What you have to do:
Give the number of lines in the material below that include "project", and write nothing else.

Provided records:

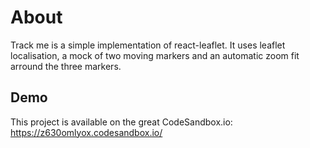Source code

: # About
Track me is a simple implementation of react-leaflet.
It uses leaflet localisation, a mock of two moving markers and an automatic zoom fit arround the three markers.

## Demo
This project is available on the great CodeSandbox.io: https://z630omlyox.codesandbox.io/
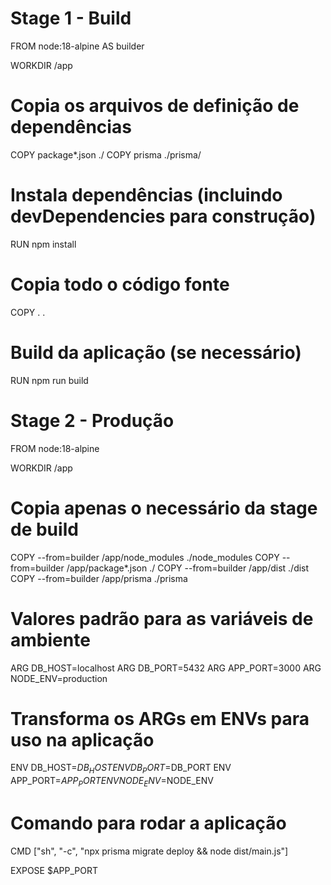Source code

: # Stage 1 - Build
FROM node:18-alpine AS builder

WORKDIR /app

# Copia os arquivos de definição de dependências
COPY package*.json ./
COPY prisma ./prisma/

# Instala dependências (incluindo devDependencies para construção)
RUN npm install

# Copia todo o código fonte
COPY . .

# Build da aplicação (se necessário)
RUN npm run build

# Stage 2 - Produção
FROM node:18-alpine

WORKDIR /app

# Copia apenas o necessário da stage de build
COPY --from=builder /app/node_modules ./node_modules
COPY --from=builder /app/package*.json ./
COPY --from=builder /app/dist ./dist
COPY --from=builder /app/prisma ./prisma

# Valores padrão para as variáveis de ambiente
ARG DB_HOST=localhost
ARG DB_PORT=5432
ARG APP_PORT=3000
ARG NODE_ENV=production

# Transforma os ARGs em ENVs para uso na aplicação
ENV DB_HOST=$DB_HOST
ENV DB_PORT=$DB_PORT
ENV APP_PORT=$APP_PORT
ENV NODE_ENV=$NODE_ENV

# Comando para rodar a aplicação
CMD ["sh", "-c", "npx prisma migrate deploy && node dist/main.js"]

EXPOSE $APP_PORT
* * *
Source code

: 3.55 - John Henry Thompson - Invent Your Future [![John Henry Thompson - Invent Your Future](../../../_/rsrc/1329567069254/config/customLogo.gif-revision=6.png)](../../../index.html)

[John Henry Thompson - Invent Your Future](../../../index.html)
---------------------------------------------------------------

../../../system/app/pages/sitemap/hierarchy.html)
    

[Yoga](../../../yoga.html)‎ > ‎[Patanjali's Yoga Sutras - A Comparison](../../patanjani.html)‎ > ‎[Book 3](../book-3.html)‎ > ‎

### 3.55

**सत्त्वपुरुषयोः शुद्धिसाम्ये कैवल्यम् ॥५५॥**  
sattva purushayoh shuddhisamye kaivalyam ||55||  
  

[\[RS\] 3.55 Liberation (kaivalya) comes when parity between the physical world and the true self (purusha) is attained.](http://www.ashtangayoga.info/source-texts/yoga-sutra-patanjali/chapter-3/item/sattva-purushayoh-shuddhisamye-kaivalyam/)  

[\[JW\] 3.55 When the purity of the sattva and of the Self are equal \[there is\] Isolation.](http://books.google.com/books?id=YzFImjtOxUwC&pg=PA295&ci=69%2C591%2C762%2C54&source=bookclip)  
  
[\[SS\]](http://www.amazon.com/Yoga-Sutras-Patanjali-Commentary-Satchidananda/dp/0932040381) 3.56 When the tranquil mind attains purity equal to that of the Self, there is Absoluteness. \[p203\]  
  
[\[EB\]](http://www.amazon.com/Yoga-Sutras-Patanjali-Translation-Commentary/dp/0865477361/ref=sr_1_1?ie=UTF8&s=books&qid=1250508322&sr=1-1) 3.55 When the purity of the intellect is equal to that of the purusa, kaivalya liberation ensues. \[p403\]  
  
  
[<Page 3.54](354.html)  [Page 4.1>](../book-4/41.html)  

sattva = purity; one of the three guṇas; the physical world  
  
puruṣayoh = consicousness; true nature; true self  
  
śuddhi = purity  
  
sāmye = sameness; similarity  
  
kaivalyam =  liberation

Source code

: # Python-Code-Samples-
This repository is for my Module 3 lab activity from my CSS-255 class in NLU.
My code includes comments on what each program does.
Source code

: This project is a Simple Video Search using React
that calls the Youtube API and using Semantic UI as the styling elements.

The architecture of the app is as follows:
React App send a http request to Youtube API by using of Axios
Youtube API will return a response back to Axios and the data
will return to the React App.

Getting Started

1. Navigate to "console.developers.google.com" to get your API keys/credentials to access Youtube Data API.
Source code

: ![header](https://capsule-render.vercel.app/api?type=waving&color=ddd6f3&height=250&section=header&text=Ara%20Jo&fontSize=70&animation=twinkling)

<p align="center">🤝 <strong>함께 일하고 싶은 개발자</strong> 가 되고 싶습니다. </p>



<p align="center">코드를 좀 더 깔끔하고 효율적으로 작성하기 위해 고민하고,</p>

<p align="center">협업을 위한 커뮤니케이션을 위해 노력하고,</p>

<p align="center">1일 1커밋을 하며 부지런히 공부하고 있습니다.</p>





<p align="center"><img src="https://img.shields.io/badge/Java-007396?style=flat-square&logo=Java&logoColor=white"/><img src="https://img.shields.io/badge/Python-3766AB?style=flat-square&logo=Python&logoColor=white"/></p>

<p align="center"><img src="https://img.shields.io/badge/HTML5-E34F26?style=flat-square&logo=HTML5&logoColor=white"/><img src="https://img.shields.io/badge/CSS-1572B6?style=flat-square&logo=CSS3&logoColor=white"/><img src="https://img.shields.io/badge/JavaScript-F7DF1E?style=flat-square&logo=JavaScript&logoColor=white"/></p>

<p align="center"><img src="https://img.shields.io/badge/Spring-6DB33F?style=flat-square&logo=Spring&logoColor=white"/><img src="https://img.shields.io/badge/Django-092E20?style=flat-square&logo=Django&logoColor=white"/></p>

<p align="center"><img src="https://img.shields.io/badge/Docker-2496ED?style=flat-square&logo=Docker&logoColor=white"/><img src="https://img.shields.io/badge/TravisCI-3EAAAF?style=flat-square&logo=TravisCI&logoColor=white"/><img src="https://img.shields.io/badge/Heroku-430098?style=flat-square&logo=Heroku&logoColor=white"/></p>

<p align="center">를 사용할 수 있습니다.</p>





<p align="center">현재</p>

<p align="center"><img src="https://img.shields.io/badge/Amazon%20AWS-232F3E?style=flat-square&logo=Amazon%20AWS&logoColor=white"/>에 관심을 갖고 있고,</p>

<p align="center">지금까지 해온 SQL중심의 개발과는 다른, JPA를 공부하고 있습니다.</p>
---
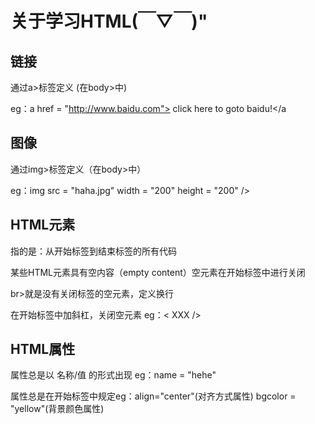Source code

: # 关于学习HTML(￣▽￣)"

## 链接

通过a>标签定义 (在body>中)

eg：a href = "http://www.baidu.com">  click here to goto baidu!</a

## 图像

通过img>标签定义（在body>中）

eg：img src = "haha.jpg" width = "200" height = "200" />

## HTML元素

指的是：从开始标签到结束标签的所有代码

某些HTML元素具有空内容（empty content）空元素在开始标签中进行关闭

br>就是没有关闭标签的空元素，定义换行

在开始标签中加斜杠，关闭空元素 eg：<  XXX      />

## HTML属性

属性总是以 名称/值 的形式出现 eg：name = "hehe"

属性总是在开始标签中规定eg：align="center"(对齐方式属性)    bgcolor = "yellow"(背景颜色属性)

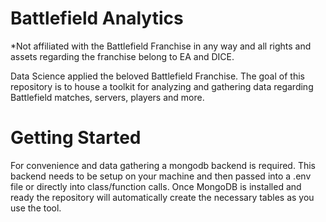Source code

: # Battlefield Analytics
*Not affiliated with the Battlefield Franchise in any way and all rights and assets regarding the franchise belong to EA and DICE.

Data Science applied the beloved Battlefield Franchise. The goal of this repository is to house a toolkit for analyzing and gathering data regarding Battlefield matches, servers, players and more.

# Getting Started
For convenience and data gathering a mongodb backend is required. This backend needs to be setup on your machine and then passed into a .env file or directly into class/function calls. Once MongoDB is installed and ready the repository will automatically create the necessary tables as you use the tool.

Output for this task:
2